There are plant-based alternatives that, while not as effective as DEET, do work. Health Canada includes soybean oil and citronella oil among its list of repellent ingredients.
Stephanie Spiess is using other ways to protect her young family. She uses the popular mosquito coils. She has a hand-held electric bug zapper. And this year she’s trying something new – a plant.
“My mother gave it to me last year,” says Spiess. “It’s some kind of citronella plant. I’m not sure exactly what kind, but it’s supposed to keep the mosquitoes away.”
She even has an alternative for her dog – feeding it garlic.
A quick internet search reveals there are dozens of creative ideas for keeping mosquitoes at bay, from bay leaves to vitamin B1. They might not have a lot of scientific veracity, but some people swear by them.
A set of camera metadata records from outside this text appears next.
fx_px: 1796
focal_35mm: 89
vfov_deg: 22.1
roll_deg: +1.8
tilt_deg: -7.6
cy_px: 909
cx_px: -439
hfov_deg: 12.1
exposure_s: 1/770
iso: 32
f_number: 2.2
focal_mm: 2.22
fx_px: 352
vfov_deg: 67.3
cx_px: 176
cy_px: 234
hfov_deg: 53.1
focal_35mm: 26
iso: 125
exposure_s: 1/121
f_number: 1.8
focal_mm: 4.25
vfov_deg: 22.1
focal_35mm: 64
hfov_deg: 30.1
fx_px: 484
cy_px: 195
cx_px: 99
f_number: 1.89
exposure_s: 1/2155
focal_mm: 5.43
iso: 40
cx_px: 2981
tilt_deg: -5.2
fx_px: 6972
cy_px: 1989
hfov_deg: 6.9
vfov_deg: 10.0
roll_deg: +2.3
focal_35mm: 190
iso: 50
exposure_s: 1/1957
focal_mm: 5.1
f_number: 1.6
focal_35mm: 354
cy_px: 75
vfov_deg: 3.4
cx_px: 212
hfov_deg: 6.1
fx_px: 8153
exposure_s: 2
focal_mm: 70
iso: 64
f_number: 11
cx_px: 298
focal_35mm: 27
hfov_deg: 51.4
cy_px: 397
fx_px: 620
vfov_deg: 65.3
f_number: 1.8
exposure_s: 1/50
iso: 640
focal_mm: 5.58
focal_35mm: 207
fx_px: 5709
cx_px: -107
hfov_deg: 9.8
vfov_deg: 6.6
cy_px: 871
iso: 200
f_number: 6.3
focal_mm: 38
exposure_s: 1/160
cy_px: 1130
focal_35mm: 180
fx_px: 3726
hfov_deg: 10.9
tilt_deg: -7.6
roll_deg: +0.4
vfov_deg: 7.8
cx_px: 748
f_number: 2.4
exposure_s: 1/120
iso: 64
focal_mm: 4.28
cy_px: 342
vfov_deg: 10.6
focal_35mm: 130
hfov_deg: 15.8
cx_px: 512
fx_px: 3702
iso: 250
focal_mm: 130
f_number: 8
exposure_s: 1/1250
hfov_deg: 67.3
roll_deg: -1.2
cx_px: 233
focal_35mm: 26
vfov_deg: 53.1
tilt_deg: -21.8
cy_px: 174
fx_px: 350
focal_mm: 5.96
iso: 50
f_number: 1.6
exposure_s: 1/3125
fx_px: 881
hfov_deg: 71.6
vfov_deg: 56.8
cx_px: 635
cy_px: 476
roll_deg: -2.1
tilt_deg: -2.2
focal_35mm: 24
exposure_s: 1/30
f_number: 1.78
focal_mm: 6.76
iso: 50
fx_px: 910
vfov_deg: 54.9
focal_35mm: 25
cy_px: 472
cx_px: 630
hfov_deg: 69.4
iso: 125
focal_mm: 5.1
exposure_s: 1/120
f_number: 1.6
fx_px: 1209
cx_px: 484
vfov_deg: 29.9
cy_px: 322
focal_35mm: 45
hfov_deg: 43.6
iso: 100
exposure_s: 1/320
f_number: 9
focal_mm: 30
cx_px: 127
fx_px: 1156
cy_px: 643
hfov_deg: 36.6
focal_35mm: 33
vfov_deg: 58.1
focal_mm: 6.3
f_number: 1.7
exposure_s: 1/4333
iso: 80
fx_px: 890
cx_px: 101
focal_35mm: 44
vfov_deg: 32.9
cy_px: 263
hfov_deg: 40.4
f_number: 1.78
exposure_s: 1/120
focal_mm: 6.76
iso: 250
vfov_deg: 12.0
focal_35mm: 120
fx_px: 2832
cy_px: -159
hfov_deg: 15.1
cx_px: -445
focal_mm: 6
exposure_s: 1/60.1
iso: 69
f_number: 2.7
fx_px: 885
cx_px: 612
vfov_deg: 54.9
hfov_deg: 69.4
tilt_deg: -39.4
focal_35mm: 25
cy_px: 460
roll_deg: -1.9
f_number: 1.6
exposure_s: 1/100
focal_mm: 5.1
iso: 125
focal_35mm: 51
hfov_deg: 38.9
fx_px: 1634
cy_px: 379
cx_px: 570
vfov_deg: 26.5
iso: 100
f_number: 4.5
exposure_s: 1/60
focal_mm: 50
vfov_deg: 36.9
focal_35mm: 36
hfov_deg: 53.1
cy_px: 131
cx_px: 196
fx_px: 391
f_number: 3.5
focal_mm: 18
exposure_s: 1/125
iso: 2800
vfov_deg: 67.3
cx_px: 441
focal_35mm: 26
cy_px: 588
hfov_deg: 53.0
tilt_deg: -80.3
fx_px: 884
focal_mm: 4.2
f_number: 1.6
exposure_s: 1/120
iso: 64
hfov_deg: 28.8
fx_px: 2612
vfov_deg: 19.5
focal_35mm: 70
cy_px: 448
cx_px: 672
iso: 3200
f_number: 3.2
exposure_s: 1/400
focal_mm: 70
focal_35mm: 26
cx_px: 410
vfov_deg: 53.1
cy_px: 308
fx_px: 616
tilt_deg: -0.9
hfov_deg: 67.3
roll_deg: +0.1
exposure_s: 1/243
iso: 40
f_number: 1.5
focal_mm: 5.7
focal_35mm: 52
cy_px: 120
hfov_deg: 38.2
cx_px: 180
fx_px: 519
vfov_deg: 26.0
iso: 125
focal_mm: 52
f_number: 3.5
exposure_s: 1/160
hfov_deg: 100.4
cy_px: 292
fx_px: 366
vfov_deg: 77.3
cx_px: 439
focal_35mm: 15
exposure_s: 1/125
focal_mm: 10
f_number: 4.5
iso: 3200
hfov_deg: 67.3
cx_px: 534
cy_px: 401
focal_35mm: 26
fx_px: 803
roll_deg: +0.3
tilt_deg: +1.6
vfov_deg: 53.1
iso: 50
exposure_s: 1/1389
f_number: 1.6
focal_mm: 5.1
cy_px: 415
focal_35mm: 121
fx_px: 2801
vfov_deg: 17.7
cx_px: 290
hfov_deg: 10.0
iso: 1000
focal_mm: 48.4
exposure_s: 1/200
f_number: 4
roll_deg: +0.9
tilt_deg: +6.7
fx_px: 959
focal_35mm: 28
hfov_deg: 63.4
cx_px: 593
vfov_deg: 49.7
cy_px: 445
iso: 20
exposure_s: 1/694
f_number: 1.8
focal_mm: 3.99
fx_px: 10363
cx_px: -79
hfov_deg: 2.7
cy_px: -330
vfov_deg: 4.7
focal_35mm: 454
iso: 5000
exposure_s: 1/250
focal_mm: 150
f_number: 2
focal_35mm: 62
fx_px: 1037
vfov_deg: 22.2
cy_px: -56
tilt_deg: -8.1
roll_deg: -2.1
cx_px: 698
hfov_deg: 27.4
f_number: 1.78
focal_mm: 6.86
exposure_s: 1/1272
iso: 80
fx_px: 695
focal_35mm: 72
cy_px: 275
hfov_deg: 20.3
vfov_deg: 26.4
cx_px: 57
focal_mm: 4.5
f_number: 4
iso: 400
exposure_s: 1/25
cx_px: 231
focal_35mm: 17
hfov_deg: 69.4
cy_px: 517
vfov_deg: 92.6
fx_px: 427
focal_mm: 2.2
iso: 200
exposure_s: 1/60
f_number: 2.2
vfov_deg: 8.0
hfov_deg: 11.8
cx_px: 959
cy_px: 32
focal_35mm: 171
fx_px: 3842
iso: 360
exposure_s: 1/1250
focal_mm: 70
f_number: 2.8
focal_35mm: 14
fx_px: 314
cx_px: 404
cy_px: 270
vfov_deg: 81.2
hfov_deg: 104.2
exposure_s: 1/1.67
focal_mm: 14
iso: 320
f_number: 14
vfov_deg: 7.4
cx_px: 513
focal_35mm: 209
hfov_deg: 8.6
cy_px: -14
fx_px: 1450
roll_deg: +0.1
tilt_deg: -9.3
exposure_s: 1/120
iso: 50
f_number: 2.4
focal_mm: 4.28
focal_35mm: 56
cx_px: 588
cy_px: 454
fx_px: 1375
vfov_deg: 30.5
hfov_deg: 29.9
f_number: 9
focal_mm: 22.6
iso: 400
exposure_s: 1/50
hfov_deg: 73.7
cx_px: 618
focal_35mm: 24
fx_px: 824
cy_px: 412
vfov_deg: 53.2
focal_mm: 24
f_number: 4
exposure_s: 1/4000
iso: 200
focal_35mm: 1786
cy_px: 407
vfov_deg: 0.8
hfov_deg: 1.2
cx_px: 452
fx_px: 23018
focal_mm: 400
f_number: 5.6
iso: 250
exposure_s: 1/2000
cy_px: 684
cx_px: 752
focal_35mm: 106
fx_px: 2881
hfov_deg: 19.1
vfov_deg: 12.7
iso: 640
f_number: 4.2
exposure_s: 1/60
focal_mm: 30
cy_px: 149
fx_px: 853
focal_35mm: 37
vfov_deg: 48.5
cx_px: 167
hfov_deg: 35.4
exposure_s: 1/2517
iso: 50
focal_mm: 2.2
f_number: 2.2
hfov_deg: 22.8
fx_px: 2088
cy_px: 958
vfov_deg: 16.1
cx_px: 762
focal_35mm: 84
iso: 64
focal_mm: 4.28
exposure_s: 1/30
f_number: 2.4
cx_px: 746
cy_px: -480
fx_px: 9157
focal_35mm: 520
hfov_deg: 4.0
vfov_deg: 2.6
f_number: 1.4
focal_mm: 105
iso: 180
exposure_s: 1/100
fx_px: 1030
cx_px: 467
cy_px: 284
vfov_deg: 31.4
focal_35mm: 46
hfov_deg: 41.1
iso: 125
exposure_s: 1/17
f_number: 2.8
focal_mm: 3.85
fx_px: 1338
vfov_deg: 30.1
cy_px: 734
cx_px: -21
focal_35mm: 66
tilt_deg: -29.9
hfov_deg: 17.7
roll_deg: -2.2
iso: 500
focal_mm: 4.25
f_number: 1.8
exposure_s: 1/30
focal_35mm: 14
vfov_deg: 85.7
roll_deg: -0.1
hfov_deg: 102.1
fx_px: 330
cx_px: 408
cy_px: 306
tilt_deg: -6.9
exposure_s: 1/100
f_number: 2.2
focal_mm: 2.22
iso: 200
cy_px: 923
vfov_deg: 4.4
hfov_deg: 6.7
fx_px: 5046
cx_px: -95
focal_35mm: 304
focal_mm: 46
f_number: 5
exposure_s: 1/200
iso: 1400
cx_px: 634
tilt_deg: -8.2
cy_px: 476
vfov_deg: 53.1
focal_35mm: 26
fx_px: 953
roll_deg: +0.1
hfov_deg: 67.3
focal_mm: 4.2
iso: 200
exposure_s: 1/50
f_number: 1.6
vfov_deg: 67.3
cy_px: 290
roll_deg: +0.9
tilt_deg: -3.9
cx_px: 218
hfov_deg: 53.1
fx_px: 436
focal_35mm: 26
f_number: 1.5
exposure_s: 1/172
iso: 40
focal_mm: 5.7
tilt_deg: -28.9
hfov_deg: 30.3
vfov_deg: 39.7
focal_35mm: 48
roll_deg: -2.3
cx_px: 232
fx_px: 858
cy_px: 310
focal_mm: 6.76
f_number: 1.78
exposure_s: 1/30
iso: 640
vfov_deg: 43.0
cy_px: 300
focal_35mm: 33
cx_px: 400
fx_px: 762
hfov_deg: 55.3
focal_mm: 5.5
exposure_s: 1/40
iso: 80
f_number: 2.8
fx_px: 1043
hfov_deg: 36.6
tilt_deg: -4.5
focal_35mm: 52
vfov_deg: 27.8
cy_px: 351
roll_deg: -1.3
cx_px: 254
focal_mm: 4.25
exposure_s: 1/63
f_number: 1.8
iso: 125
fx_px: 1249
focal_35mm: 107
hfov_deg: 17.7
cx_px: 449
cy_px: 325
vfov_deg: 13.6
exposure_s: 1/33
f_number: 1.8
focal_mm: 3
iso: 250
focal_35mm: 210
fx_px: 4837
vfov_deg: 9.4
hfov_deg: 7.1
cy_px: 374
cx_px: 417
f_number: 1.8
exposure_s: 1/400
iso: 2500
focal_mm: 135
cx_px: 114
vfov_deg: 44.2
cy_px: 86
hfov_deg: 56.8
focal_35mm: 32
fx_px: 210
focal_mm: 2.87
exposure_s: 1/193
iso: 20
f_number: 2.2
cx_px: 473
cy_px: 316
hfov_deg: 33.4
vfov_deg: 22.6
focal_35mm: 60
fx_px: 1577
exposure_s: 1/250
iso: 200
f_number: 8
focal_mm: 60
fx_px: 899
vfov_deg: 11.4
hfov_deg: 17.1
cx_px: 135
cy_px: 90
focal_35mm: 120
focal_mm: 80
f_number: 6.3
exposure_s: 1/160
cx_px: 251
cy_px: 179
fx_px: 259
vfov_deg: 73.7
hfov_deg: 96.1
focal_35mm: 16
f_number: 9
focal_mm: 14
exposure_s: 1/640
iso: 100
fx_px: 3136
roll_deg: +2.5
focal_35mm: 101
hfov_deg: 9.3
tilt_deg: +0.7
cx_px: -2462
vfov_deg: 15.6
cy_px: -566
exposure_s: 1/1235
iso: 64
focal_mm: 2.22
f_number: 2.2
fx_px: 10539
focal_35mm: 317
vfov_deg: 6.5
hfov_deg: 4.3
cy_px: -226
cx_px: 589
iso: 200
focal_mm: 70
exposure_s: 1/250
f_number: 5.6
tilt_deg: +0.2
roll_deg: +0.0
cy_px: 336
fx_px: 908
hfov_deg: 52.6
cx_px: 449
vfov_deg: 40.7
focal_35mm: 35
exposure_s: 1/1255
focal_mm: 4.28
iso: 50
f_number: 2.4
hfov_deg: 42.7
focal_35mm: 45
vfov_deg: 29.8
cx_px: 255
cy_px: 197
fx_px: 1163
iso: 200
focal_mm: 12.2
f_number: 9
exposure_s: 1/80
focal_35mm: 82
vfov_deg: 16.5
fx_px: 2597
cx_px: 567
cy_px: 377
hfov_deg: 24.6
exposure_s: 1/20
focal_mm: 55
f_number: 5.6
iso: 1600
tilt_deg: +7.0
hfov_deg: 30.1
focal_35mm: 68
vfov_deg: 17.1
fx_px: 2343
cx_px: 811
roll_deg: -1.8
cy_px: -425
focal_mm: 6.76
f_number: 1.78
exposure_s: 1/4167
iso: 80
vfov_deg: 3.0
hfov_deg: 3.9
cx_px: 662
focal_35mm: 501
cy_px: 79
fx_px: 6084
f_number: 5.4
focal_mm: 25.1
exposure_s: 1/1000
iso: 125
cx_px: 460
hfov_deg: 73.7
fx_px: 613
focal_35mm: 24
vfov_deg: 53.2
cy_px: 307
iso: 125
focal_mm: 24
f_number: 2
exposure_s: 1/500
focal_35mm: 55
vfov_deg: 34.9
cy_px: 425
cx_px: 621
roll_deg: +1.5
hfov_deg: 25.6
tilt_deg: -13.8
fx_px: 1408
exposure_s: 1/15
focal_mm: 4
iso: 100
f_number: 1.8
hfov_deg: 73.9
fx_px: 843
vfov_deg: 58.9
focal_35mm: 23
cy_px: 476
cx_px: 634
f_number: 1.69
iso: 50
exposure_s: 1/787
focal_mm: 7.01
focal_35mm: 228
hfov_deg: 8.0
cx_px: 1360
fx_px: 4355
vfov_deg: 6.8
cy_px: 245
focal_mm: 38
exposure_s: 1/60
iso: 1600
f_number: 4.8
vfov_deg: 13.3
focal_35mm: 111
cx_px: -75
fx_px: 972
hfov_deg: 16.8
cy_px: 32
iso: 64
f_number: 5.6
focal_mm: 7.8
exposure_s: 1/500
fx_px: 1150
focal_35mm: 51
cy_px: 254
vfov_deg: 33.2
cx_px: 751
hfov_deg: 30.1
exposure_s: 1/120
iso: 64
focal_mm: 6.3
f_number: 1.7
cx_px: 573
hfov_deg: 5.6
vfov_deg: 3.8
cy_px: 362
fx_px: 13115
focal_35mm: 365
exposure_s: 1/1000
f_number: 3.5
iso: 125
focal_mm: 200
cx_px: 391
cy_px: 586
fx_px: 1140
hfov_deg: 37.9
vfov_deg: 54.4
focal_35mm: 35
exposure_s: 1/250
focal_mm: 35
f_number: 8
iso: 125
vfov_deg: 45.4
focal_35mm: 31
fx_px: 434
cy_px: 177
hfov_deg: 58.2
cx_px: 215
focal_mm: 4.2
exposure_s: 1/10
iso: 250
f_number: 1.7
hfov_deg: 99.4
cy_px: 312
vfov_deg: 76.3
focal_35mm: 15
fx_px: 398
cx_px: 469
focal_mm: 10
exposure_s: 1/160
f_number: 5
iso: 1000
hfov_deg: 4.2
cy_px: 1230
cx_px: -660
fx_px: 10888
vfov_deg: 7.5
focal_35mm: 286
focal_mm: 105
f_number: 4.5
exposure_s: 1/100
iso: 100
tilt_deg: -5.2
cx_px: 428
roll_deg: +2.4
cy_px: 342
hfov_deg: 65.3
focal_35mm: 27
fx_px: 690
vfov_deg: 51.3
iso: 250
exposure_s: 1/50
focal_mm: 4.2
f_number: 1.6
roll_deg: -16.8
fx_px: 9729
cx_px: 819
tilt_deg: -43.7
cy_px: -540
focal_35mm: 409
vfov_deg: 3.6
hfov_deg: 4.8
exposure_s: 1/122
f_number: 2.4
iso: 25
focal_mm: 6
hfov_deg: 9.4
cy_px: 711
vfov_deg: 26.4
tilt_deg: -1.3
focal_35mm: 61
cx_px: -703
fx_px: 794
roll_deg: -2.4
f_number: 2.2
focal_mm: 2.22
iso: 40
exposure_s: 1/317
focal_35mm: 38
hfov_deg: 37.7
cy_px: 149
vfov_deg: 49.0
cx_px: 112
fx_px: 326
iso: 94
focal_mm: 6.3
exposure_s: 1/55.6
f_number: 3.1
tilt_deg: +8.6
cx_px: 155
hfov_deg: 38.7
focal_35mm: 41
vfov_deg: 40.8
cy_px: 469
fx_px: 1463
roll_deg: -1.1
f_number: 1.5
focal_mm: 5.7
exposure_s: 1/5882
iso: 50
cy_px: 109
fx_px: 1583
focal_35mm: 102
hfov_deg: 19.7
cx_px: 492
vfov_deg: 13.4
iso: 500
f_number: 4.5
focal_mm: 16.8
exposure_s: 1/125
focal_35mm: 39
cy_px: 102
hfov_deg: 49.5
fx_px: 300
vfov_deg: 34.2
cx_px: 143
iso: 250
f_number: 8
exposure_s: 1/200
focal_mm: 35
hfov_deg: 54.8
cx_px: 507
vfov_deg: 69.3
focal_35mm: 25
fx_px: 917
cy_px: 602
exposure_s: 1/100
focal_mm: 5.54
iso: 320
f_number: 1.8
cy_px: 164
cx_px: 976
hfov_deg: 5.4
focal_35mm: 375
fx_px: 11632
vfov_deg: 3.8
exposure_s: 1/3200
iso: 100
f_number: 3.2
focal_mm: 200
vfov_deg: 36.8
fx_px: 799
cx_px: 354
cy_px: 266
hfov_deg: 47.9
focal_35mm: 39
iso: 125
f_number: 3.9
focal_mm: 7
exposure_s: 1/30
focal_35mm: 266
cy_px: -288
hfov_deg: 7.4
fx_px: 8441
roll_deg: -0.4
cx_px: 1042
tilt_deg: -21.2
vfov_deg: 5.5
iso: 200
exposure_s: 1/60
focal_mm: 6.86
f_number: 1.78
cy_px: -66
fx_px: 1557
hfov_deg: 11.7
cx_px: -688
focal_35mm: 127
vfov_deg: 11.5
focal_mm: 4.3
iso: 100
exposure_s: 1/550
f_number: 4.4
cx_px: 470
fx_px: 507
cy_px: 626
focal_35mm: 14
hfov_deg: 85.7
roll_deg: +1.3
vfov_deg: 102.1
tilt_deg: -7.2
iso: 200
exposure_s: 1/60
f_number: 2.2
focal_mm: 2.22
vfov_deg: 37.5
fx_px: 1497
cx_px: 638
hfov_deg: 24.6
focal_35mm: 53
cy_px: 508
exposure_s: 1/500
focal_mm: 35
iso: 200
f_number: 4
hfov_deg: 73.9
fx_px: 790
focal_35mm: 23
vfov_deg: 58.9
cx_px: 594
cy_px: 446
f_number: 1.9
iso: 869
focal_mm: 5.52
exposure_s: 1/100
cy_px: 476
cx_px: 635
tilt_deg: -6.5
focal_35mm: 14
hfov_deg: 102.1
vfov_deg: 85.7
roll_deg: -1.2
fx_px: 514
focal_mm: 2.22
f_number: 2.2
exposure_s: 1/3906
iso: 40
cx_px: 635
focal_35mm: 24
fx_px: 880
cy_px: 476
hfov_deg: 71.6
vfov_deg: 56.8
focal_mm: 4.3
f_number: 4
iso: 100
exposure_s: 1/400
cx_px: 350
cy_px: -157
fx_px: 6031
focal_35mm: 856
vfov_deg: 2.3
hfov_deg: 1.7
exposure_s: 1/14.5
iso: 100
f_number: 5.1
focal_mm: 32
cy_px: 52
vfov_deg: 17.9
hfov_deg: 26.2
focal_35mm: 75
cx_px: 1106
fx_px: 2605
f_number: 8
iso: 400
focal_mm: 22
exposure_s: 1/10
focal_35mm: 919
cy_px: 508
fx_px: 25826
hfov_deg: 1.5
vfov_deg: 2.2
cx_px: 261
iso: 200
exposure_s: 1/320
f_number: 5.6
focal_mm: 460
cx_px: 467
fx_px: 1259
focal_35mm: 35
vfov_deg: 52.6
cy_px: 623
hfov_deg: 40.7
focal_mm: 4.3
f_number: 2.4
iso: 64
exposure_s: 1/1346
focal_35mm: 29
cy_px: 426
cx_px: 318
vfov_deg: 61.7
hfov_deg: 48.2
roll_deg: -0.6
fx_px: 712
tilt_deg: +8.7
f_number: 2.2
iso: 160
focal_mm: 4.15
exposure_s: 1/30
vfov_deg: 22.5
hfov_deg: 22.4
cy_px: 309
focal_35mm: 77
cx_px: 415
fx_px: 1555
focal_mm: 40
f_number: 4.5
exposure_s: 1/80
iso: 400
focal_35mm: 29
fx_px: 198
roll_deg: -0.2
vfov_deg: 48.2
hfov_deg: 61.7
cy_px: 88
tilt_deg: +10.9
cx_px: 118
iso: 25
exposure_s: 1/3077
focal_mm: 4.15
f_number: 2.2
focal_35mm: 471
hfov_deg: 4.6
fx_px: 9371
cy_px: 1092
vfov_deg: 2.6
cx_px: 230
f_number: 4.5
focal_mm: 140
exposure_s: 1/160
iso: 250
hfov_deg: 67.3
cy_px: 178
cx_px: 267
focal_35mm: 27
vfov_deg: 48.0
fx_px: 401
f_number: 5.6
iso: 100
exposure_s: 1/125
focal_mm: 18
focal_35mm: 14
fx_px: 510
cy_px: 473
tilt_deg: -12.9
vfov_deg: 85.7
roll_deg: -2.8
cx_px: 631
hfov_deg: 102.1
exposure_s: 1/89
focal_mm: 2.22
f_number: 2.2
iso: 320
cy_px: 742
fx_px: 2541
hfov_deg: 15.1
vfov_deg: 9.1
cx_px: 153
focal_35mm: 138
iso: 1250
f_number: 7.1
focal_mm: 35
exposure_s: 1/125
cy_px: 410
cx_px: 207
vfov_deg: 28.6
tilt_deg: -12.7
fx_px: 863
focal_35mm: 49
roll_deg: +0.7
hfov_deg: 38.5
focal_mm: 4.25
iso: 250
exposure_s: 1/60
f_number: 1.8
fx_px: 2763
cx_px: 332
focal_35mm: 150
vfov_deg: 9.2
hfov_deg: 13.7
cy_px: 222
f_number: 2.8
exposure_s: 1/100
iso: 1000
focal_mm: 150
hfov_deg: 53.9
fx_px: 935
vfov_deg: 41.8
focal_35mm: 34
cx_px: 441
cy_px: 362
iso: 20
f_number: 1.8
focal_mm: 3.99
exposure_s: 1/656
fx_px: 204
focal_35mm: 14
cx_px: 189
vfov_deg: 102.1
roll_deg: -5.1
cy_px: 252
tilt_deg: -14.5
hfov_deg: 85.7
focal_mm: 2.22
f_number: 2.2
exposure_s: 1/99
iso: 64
Steve Dowser used DEET for years as a land surveyor. Now he’s trying to get by with mosquito coils. And he’s planning to try a repellent he found on line. “A half litre of rubbing alcohol, a hundred grams of cloves, and a hundred millilitres of baby oil,” he explains. Apparently, you have to marinade the cloves in the alcohol for several days, stirring regularly, and then add the baby oil. Rubbing a few drops on your skin is supposed to repel mosquitoes.
His wife, Lori, has an even more interesting idea – one she heard from her mother. Instead of mosquito coils, you can burn a Tim Hortons drink tray. “You cut them in four. You burn a piece in each corner of your patio and they repel the mosquitos as well,” she says.
It might work. After all, a lot of people use the smoke of a bonfire to drive mosquitos away.
If it doesn’t, you still get the coffee it came with. A lot of people would no doubt prefer a caffeine buzz over a buzzing mosquito any day.